Ford T-Modell Der erste Wagen fürs Volk

1908 schickte Henry Ford eine Legende auf die Straße: Sein T-Modell lief in hoher Stückzahl kostengünstig vom Fließband und machte nicht nur in den USA die Massen mobil. Geburtstags-Ausfahrt mit einer der wenigen noch verbliebenen Tin Lizzy

 

Eckdaten
PS-kW19 PS (14 kW)
AntriebHinterrad, 6 Gang manuell
0-100 km/hk.A.
Höchstgeschwindigkeit65 km/h
Preisk.A.

 

Es ist ein denkwürdiger Abend Ende des Jahres 1906, als Henry Ford mit den beiden Arbeitern Harold Wills und Charles Sorensen sowie dem Ingenieur Jozsef Galamp zusammensitzt. Die vier Männer sprechen über Fords Leidenschaft: Automobile und die Mobilisierung der Bevölkerung. Zu selten sind Anfang des vergangenen Jahrhunderts motorgetriebene Fahrzeuge auf den Straßen zu sehen. Seine Idee: Autos müssen kostengünstig und in hohen Stückzahlen produziert werden, um vom Luxusobjekt zu einem gewöhnlichen Gegenstand zu werden. Er will sein Versprechen endlich einlösen, dass er bei der Unternehmensgründung der Ford Motor Company im Juni 1903 in Detroit gegeben hatte: Ich werde ein Fahrzeug für die Massen bauen, und sein Preis wird so erschwinglich sein, dass es sich jeder leisten kann.
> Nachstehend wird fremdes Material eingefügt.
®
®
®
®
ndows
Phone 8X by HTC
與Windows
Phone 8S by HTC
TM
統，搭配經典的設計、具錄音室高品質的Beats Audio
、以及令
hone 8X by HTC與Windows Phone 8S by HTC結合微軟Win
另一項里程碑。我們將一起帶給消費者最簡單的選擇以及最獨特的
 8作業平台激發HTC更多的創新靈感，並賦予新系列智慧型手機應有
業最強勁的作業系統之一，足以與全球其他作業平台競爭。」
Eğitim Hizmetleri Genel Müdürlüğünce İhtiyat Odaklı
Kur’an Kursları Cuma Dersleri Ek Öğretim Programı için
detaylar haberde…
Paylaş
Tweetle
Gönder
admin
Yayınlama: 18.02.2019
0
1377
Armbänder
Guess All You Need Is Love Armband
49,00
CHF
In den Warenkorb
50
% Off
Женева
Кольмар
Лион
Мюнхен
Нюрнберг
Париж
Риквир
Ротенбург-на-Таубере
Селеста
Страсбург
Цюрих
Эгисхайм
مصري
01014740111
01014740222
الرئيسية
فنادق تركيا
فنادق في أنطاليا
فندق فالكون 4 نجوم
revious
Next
Die vier Männer fassen den Plan, ein simples Auto zu konstruieren. 1908 ist es so weit: Das T-Modell steht auf einem Leiterrahmen aus vernieteten U-Stahlprofilen, der Motor, Achsen, Getriebe und Karosserie aufnimmt. Natürlich in Schwarz, denn das ist die erste Farbe, die industriell hergestellt wird und lange hält. Außerdem trocknet sie schnell – ideal für die Massenproduktion. Die übrigen Komponenten müssen vor allem eines sein: praktisch. Das Auto besitzt keine Gangschaltung, sondern ein halbautomatisches Zweigang-Planetengetriebe. Der seitengesteuerte Vierzylinder-Motor mit 2,9 Liter Hubraum leistet bei 1800/min 20 PS und verzichtet auf Wasserpumpe, Ölfilter, Peilstab und Benzinpumpe. Benzin läuft aus dem Tank durch ein Gefälle in den Vergaser.

Die Technik des T-Modells ist so simpel, dass fast alle Reparaturen ohne Spezialwerkzeug erledigt werden können. Die Achsen bestehen aus zähem Vanadium-Stahl, den jeder Dorfschmied notfalls wiederrichten kann. Die Qualität und die Ausführung des robusten und langlebigen Ford lassen allerdings aus damaliger europäischer Sicht einiges zu wünschen übrig. Es ist zwar nicht das beste Auto, das man heute bauen kann, aber es ist das erschwinglichste, sagt der Firmengründer. Doch es geht ihm nicht nur ums Produkt. Ford verdoppelt 1914 den Mindestlohn pro Tag auf fünf Dollar. Sein Kalkül: Je mehr Arbeiter sich ein Auto leisten können, desto mehr werden es auch tun.

Die Rechnung geht auf, insgesamt 15456868 Mal wird die verlässliche Tin Lizzy (Blech-Liesel) verkauft. Anfangs kostet die offene Touring-Variante (Fotos) 850 Dollar, 1918 nur noch 360 Dollar – dank revolutionärer Fertigungsweise am Fließband. Im letzten Produktionsjahr 1927 ist die zweitürige Limousine für 495 Dollar zu haben. Geschäftsleute, Handwerker, aber auch Arbeiter kaufen die Lizzy. Bis 1913 ist jedes zweite in den USA zugelassene Auto ein Ford. Auch in Deutschland wird das T-Modell montiert: Zwischen 1926 und 1927 entstehen im Werk in Berlin 3771 Fahrzeuge. Preis: 4450 Reichsmark. Die Grundmerkmale werden in der 20-jährigen Bauzeit nicht verändert. Lediglich ab 1919 ersetzt elektrisches Licht die Karbidlampen, und ein Anlasser macht das Kurbeln überflüssig.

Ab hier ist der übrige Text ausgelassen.